▶ **STUDY TEXT**

════════════════════

Nutrition and ageing

The population of the elderly is increasing rapidly. Loss of lean muscle and bone, micronutrient deficiencies, overweight and obesity are among the major health problems they face. Nuclear and isotopic techniques can measure changes in bone density, muscle mass, physical activity and nutrient uptake.

Healthy behaviours throughout life, in particular eating a balanced diet and engaging in regular physical activity, contribute to reducing the risk of non-communicable diseases and improving the physical and mental capacity in older age. It is estimated that between 2015 and 2050, the proportion of the world's population over 60 years will nearly double from 12 to 22 per cent. Older persons are particularly at risk of malnutrition. Lean body mass (muscle) and the basal metabolic rate decline with age. Micronutrient deficiencies are common, in part because of a reduced food intake and a lack of variety in the foods elderly people eat. Increasing obesity and reduction in bone density leading to osteoporosis are other problems. Osteoporosis and associated fractures are a major cause of illness, disability and death in older people, especially in postmenopausal women. The World Health Organization (WHO) estimates that the annual number of hip fractures worldwide will rise from 1.7 million in 1990 to around 6.3 million by 2050.

If not addressed, they can have adverse impact on individuals, including pain, deformity, physical and mental health problems, and death.

The IAEA supports the application of stable isotopes and other nuclear techniques to measure changes in body composition (normally loss of muscle mass and increase in body fat) and physical activity, bone health and micronutrient bioavailability:

  • The WHO has established dual-energy X ray absorptiometry (DXA) as the best technique for assessing bone mineral density in postmenopausal women and based the classification of osteoporosis on its results.
  • Body composition changes with age. Loss of muscle mass is known as sarcopenia and is influenced by the diet and the level of physical activity. It also reflects the quality of the diet and the level of physical activity. Energy requirements decrease with age, but this decrease is often not matched with an appropriate decline in energy intake, ultimately leading to increased body fatness and abdominal obesity. Therefore, monitoring body composition is important, because changes in body composition are associated with physiological changes in the body that can lead to disease.

════════════════════

▶ **TASKS FOR THIS EXERCISE**
- 1) Write out the stretch of the nutrition text from "If not addressed, they" through "on its results.", putting "skeletal health" in place of "bone health".
- 2) According to the nutrition text, how is the share of the world's population over 60 expected to change between 2015 and 2050?
- 3) Carry on the nutrition text from where it stops.
The material that comes after this text is separate from it.

▶ **DATASET CONTENT**
════════════════════

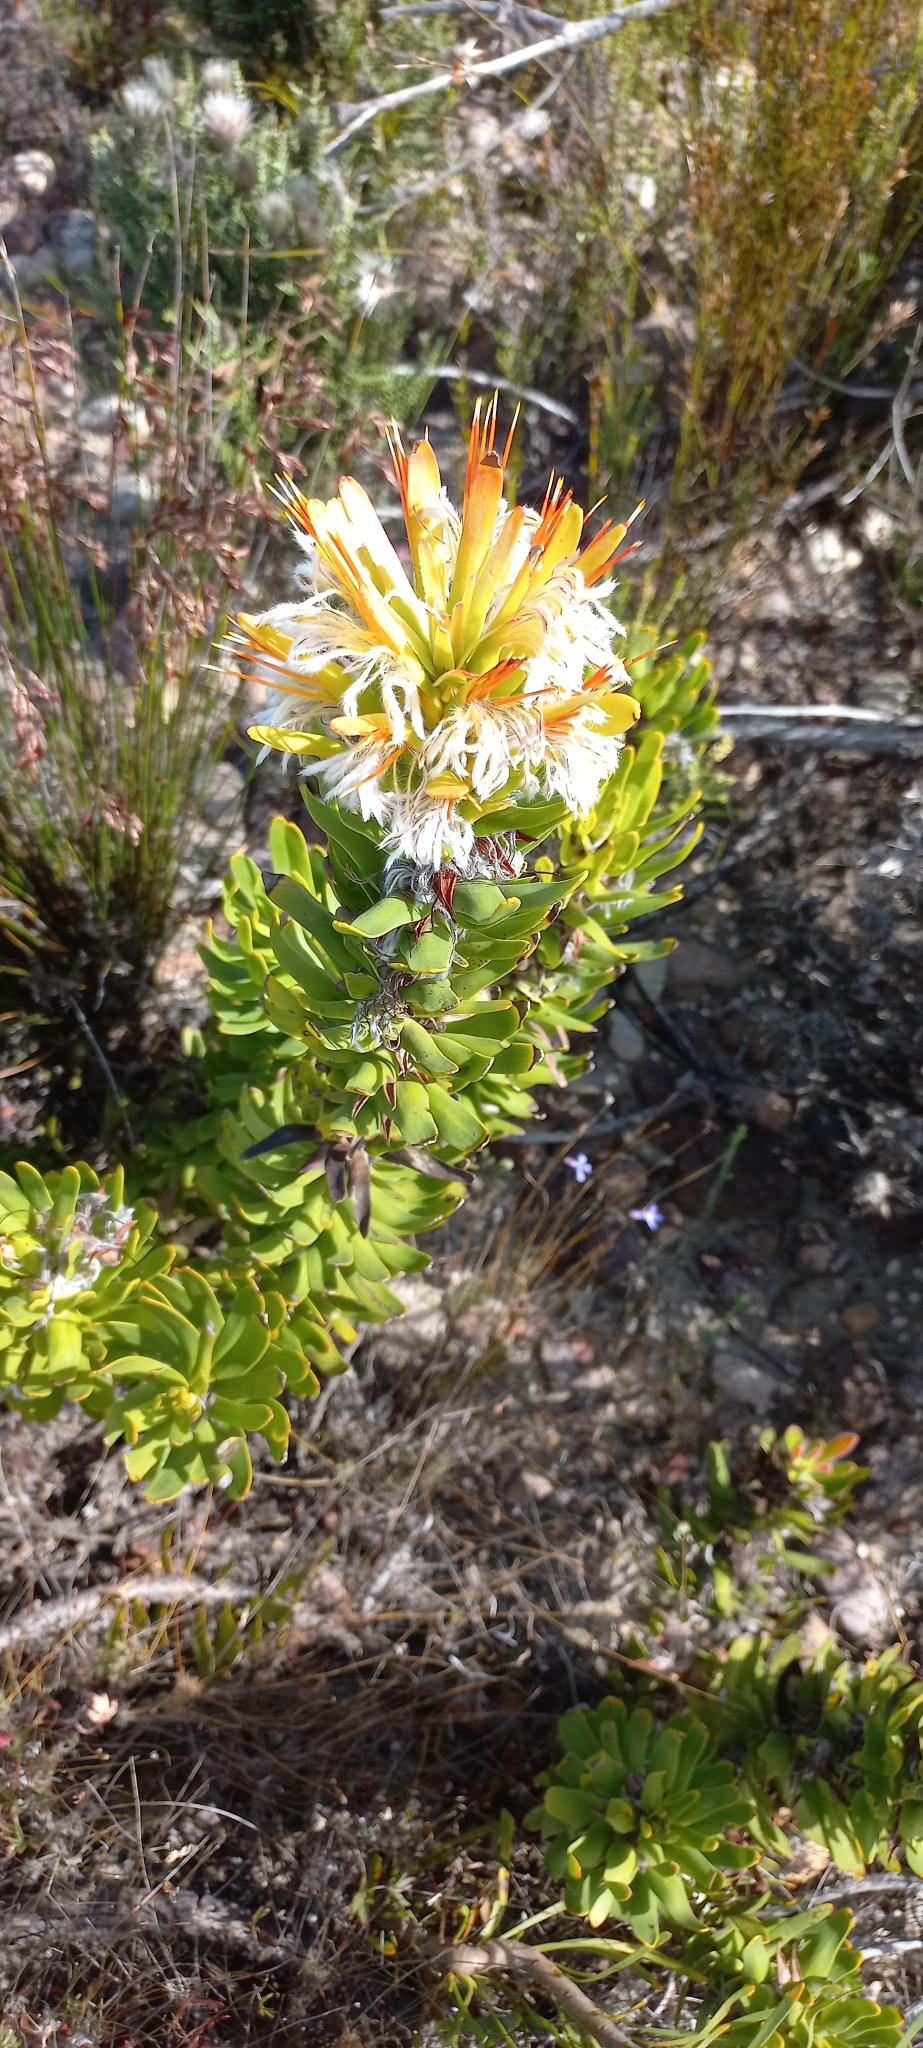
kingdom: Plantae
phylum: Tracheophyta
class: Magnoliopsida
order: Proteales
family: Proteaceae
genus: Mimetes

════════════════════

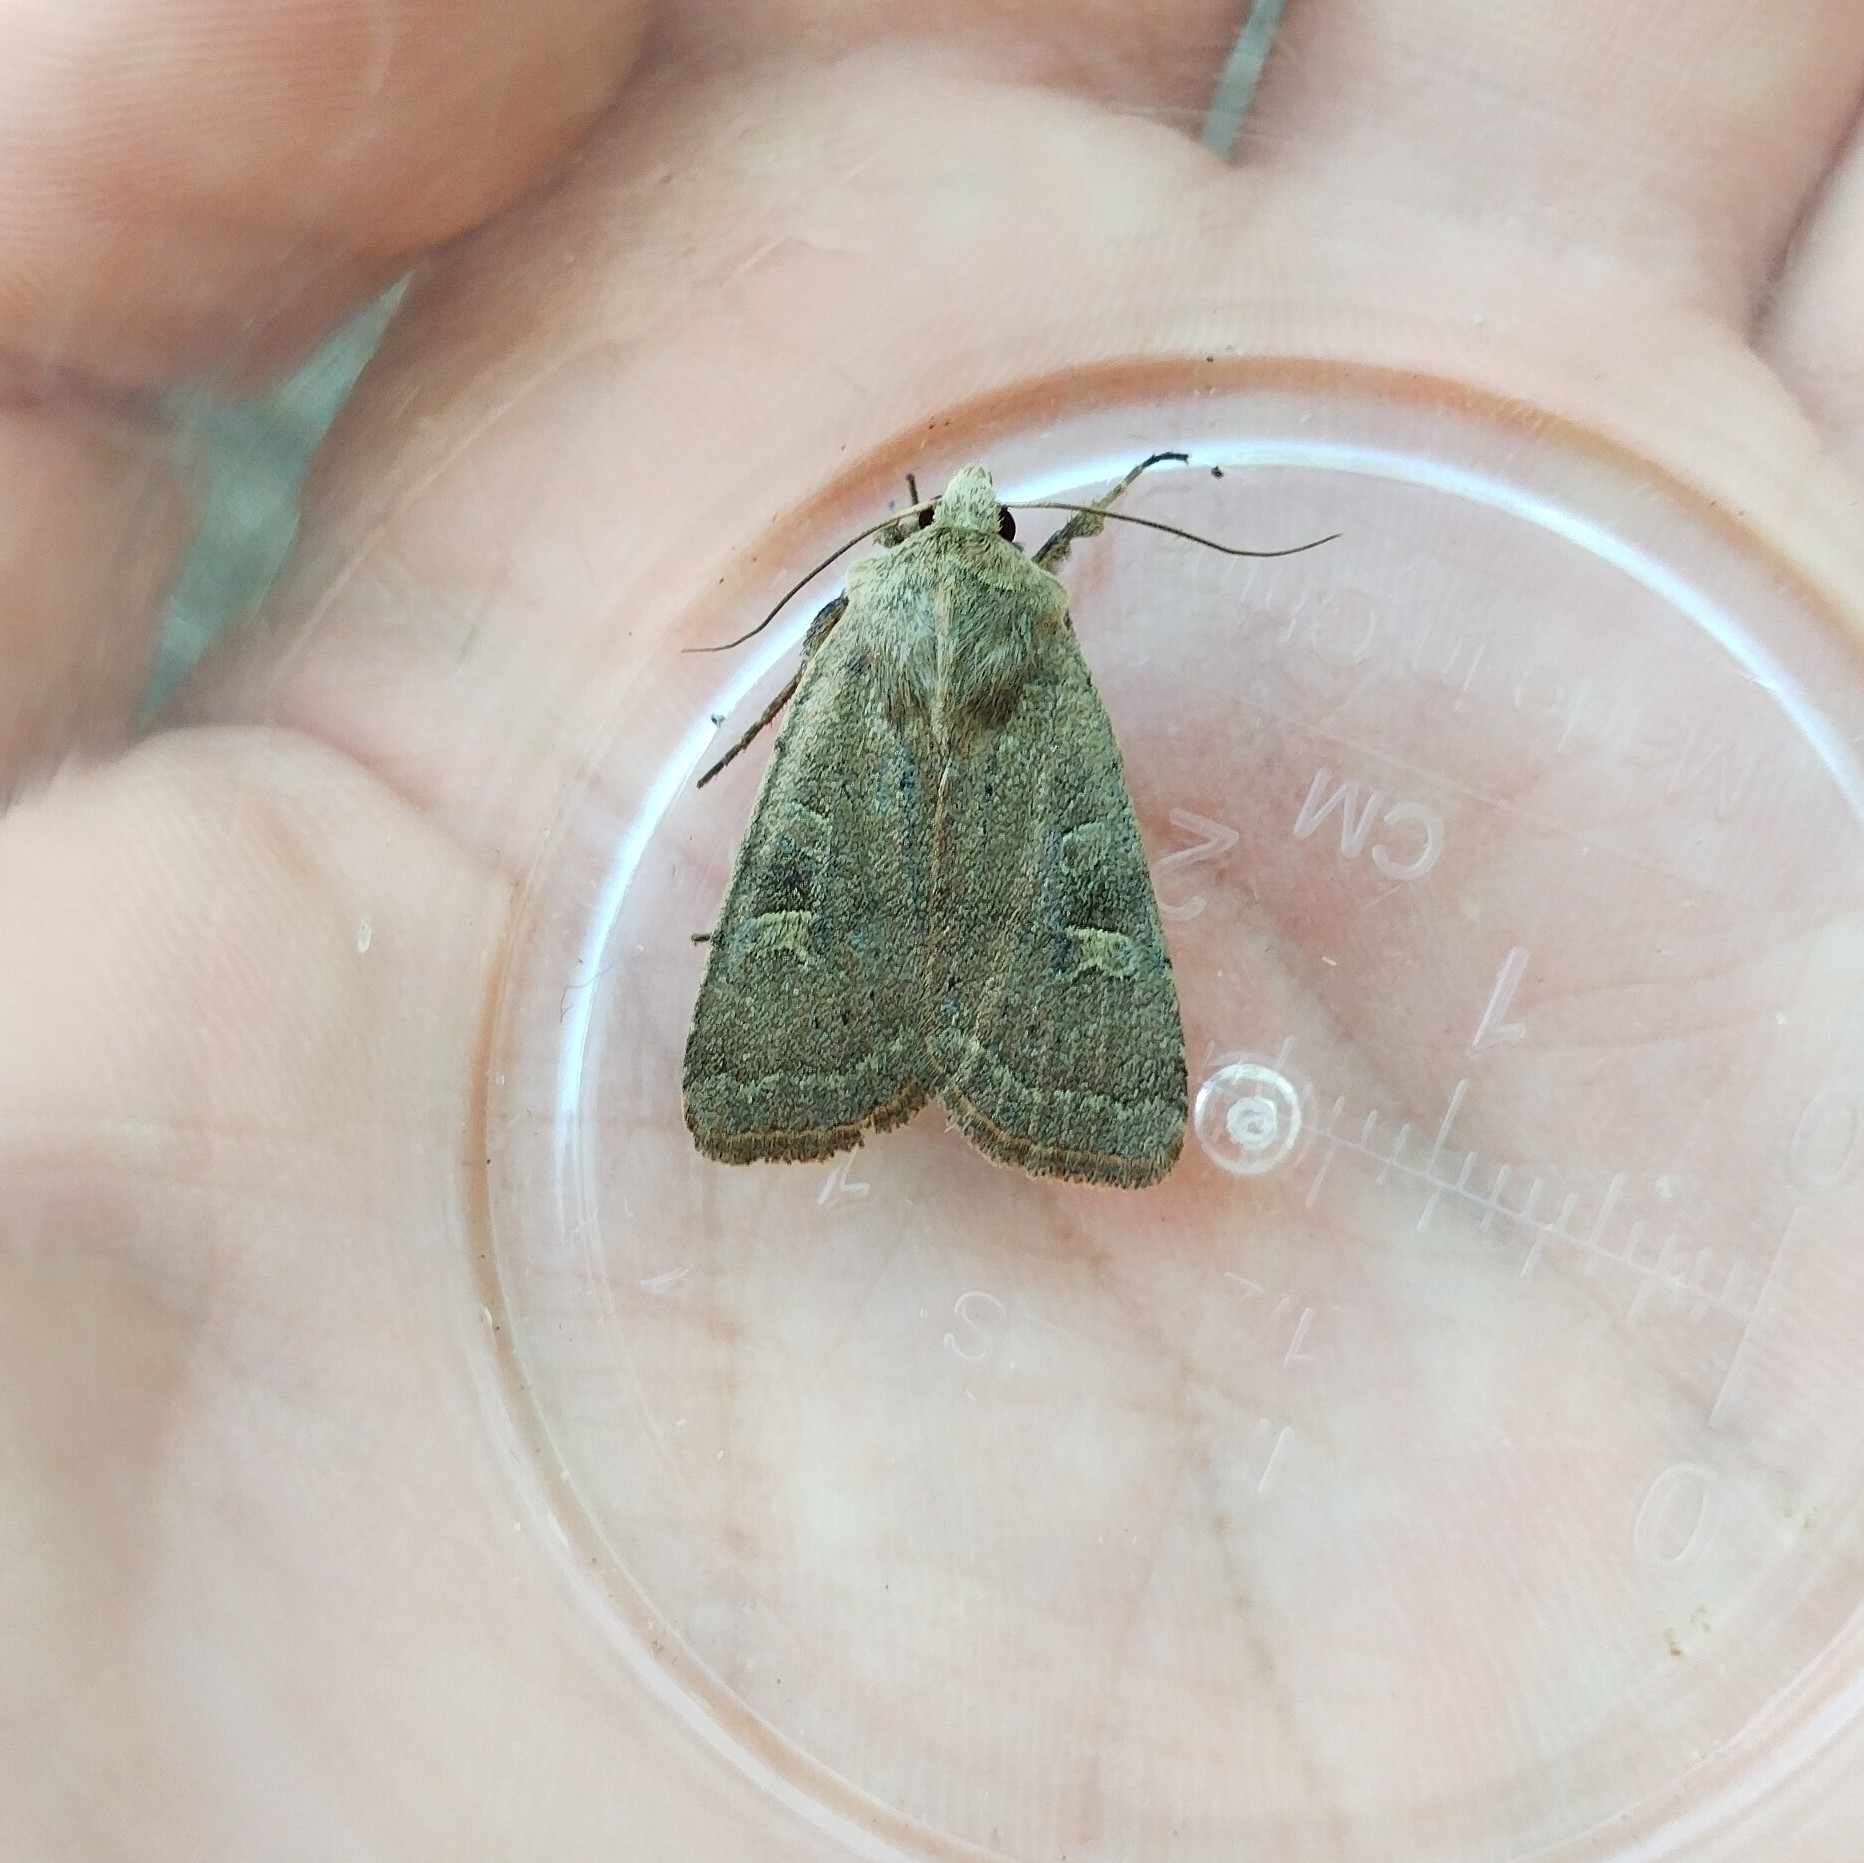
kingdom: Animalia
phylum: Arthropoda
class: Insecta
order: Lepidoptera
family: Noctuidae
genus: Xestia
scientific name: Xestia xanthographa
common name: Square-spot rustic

════════════════════

▶ **RESULTS OF THE TASKS**
- 1)
If not addressed, they can have adverse impact on individuals, including pain, deformity, physical and mental health problems, and death.

The IAEA supports the application of stable isotopes and other nuclear techniques to measure changes in body composition (normally loss of muscle mass and increase in body fat) and physical activity, skeletal health and micronutrient bioavailability:

  • The WHO has established dual-energy X ray absorptiometry (DXA) as the best technique for assessing bone mineral density in postmenopausal women and based the classification of osteoporosis on its results.

- 2) It will nearly double, from 12 to 22 percent.

- 3)
  • Measures of total energy expenditure can be used to objectively assess quality of life in older persons, as physical activity is generally associated with better quality of life and better mental health. Physical activity is also important to slow down loss of muscle and reduce the effects of osteoporosis. The doubly labelled water technique can be used to validate measurements of physical activity and to assess the impact of interventions aiming at increasing physical activity in elderly people.
  • Assessing the quality of the diet: absorption and retention of provitamin A, iron and zinc from fortified foods, or biofortified foods (accumulation of higher levels of minerals and vitamins during plant growth), or mixed diets; and protein bioavailability from plant foods.

Activities in this field support the Sustainable Development Goal 3.4, which aims to reduce by 2030 pre-mature mortality from non-communicable diseases by one-third through prevention and treatment, as well as the promotion of mental health and wellbeing.

How dual energy X ray absorptiometry works

  • DXA is a technique that uses two X ray beams of differing energies to measure the density of bone and soft tissues. It was mainly designed to measure bone mineral density in adults to diagnose osteoporosis. However, DXA can also measure body composition with a high degree of accuracy.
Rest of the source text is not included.